Monday, July 27, 2009

Fresh Strawberry Ice Cream

Fresh Strawberry Ice Cream
Eat a bowl of creamy strawberry ice cream or make ice cream cookie sandwiches with chocolate cookies. There's nothing better on a hot summer day.

1 pint fresh, ripe strawberries
3 tablespoons lemon juice
1 cup granulated sugar, divided
1 cup milk
2 cups heavy cream
1 teaspoon Watkins Vanilla Extract
1 teaspoon Watkins Strawberry Extract

In a small bowl, combine 1 pint ripe strawberries that have been stemmed and sliced with 3 tablespoons lemon juice and 1/2 cup sugar. Stir gently and allow the strawberries to macerate in the juice for at least 2 hours. Strain the berries, reserving the juice. Mash or puree half of the berries. Set aside.
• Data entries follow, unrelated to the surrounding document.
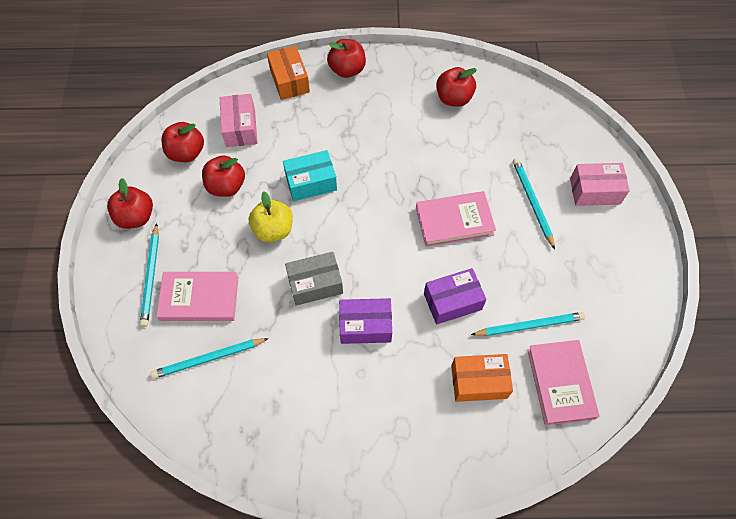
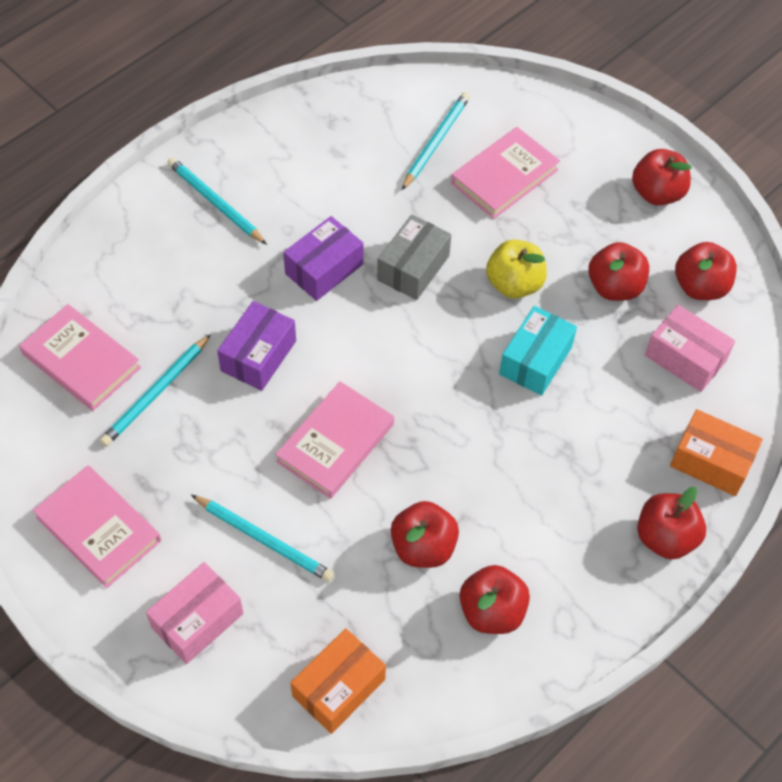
camera: 135 degrees right, 5 degrees down
(151, 277) = (570, 160): turquoise pencil -> turquoise pencil (215, 203)
(458, 143) = (423, 547): none -> red apple
(479, 381) = (166, 303): orange box -> orange box (339, 688)
(616, 272) = (99, 529): none -> pink book

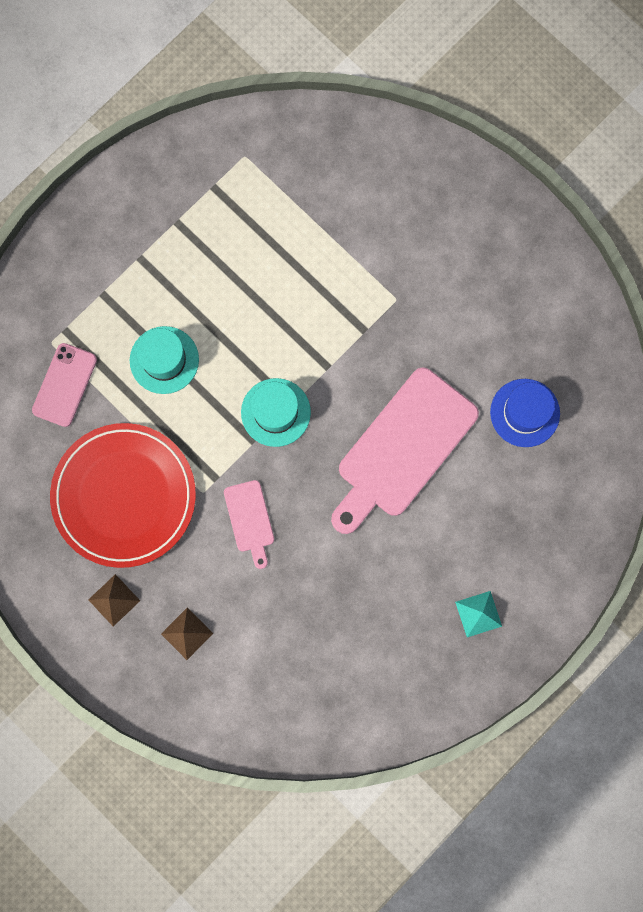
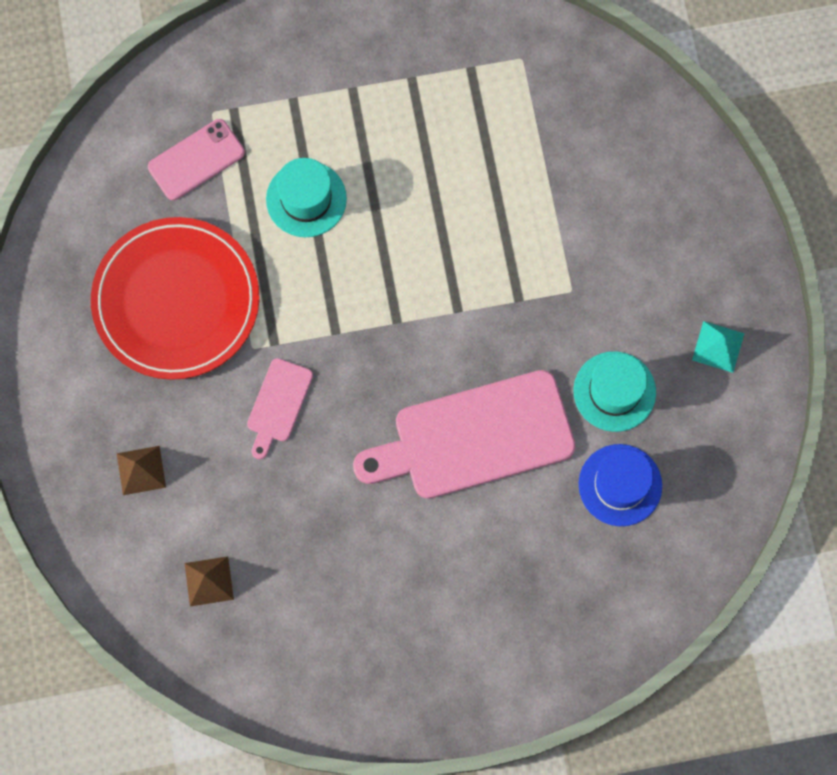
camera: 35 degrees right, 5 degrees down
(114, 600) = (96, 391): brown pyramid -> brown pyramid (209, 581)
(275, 412) = (376, 319): turquoise hat -> turquoise hat (614, 391)
(478, 614) = (433, 647): turquoise pyramid -> turquoise pyramid (718, 346)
In a medium mixing bowl, use a hand mixer on low to combine 1 cup milk and 1/2 cup sugar until the sugar is dissolved. (It seems tempting to do this step by hand, but it really does make a difference in the texture of the ice cream, so I suggest not skipping this one.) Stir in 2 cups heavy cream, the reserved juice, the mashed strawberries, and 1 teaspoon vanilla extract and 1 teaspoon strawberry extract.

Turn on the ice cream maker and pour the mixture into the freezer bowl. Let mix until thickened, about 20 - 25 minutes (or according to directions for your ice cream maker). Five minutes before mixing is complete, stir in the remaining sliced strawberries and let mix completely. This will be soft and creamy; you may place in an airtight container and freeze for an additional hour before serving. Makes 4 to 6 servings.